- [What this task involves]
Please edit the records below so that every "chart" becomes "graph", keeping everything else unchanged.

━━━ Supplied material ━━━

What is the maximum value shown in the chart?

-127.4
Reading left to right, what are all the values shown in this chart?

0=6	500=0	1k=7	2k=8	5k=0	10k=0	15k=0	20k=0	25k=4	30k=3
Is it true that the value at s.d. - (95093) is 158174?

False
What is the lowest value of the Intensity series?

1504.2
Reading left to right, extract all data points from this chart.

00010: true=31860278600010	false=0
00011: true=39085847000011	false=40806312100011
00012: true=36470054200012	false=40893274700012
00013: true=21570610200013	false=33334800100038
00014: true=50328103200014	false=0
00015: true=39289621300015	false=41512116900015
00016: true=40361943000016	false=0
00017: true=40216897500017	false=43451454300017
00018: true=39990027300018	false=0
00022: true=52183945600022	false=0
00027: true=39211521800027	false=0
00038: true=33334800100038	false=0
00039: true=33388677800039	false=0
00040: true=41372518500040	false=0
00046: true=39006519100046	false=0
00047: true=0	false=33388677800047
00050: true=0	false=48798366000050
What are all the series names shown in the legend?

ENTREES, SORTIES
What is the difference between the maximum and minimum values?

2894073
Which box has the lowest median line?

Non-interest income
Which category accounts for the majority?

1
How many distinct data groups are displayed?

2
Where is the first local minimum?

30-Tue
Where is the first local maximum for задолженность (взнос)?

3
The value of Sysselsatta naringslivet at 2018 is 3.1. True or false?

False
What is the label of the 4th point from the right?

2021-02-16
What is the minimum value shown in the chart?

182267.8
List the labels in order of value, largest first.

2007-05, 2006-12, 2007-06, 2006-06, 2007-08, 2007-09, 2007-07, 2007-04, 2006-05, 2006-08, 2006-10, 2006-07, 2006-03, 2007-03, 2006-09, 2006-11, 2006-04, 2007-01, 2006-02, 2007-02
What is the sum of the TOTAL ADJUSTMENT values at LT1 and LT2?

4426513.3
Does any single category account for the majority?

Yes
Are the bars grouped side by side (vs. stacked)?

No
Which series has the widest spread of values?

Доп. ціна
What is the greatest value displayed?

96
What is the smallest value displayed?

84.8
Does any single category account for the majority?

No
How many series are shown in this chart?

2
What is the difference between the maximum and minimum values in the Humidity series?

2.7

━━━

- [Exercise result]
What is the maximum value shown in the graph?

-127.4
Reading left to right, what are all the values shown in this graph?

0=6	500=0	1k=7	2k=8	5k=0	10k=0	15k=0	20k=0	25k=4	30k=3
Is it true that the value at s.d. - (95093) is 158174?

False
What is the lowest value of the Intensity series?

1504.2
Reading left to right, extract all data points from this graph.

00010: true=31860278600010	false=0
00011: true=39085847000011	false=40806312100011
00012: true=36470054200012	false=40893274700012
00013: true=21570610200013	false=33334800100038
00014: true=50328103200014	false=0
00015: true=39289621300015	false=41512116900015
00016: true=40361943000016	false=0
00017: true=40216897500017	false=43451454300017
00018: true=39990027300018	false=0
00022: true=52183945600022	false=0
00027: true=39211521800027	false=0
00038: true=33334800100038	false=0
00039: true=33388677800039	false=0
00040: true=41372518500040	false=0
00046: true=39006519100046	false=0
00047: true=0	false=33388677800047
00050: true=0	false=48798366000050
What are all the series names shown in the legend?

ENTREES, SORTIES
What is the difference between the maximum and minimum values?

2894073
Which box has the lowest median line?

Non-interest income
Which category accounts for the majority?

1
How many distinct data groups are displayed?

2
Where is the first local minimum?

30-Tue
Where is the first local maximum for задолженность (взнос)?

3
The value of Sysselsatta naringslivet at 2018 is 3.1. True or false?

False
What is the label of the 4th point from the right?

2021-02-16
What is the minimum value shown in the graph?

182267.8
List the labels in order of value, largest first.

2007-05, 2006-12, 2007-06, 2006-06, 2007-08, 2007-09, 2007-07, 2007-04, 2006-05, 2006-08, 2006-10, 2006-07, 2006-03, 2007-03, 2006-09, 2006-11, 2006-04, 2007-01, 2006-02, 2007-02
What is the sum of the TOTAL ADJUSTMENT values at LT1 and LT2?

4426513.3
Does any single category account for the majority?

Yes
Are the bars grouped side by side (vs. stacked)?

No
Which series has the widest spread of values?

Доп. ціна
What is the greatest value displayed?

96
What is the smallest value displayed?

84.8
Does any single category account for the majority?

No
How many series are shown in this graph?

2
What is the difference between the maximum and minimum values in the Humidity series?

2.7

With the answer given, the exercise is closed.